In patients with congenital heart disease, cardiac catheterization and coronary angiography are clearly indicated in the following situations:

  • Before surgical correction of congenital heart disease when chest discomfort or noninvasive evidence is suggestive of associated CAD.

  • With a form of congenital heart disease that is associated with coronary artery anomalies that may complicate surgical management.

  • When unexplained cardiac arrest has occurred in a young patient.

These procedures are frequently indicated before corrective open heart surgery for congenital heart disease in an adult whose risk profile is associated with increased risk of coexisting CAD.

Other conditions

In patients with other conditions, cardiac catheterization and coronary angiography are clearly indicated in the following situations:

  • Disease affecting the aorta when knowledge of the presence or extent of coronary artery involvement is necessary for management (eg, aortic dissection, aneurysm with known CAD).

  • Hypertrophic cardiomyopathy with angina despite medical therapy when knowledge of coronary anatomy might affect therapy.

  • Hypertrophic cardiomyopathy with angina when heart surgery is planned.
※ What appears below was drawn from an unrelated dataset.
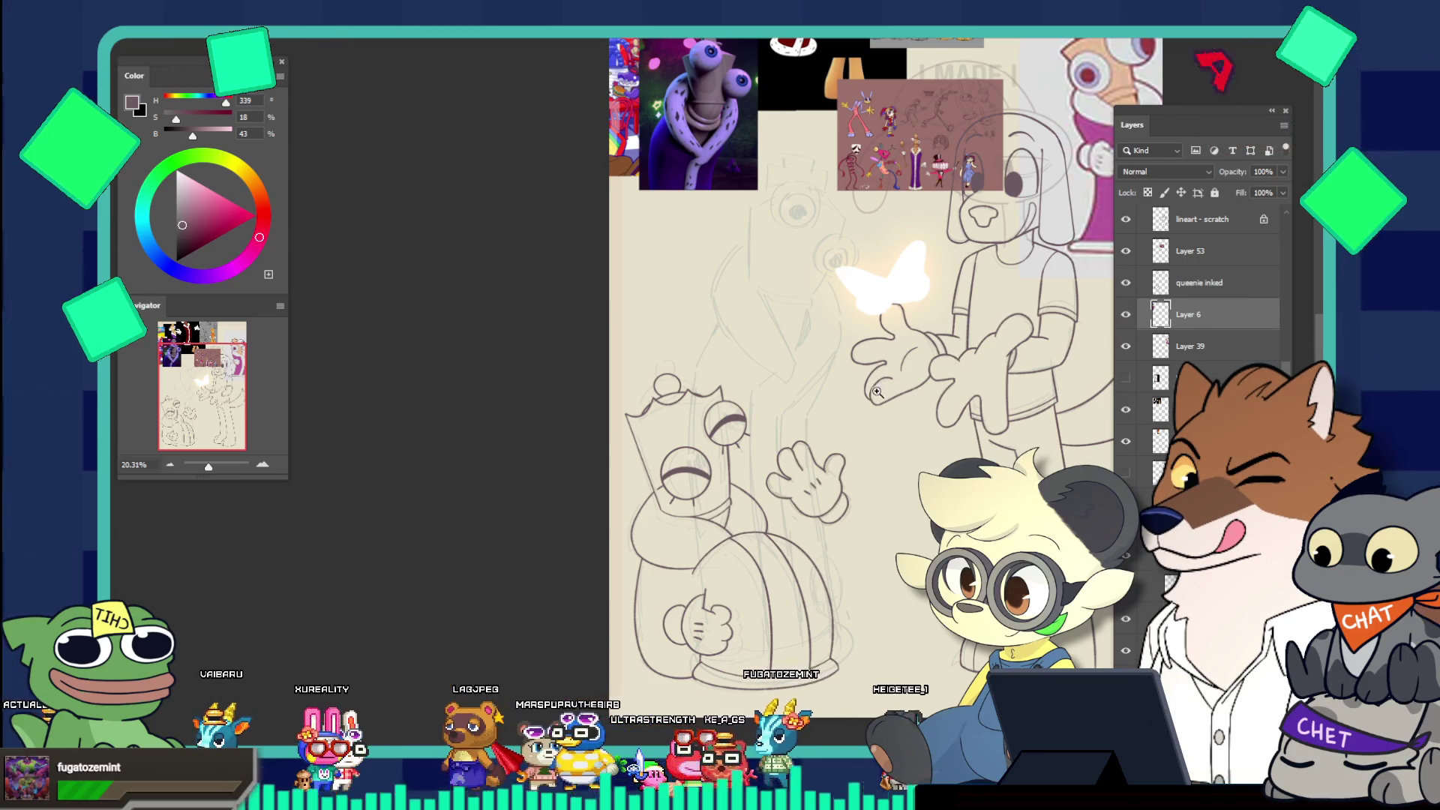
{"action": "scroll", "coordinate": [838, 352], "scroll_direction": "down", "scroll_amount": 1}
{"action": "scroll", "coordinate": [820, 306], "scroll_direction": "up", "scroll_amount": 2}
For such patients, these procedures are frequently indicated in the following situations:

  • High risk of CAD when other cardiac surgical procedures are planned (eg, pericardiectomy, removal of chronic pulmonary emboli).

  • Prospective immediate cardiac transplant donor with a risk profile that increases the likelihood of CAD.

  • Asymptomatic patient with Kawasaki disease who has coronary artery aneurysm evident on echocardiography.

  • Before surgery for aortic aneurysm/dissection in a patient without known CAD.

  • Recent blunt chest trauma and suspicion of acute MI, without evidence of preexisting CAD.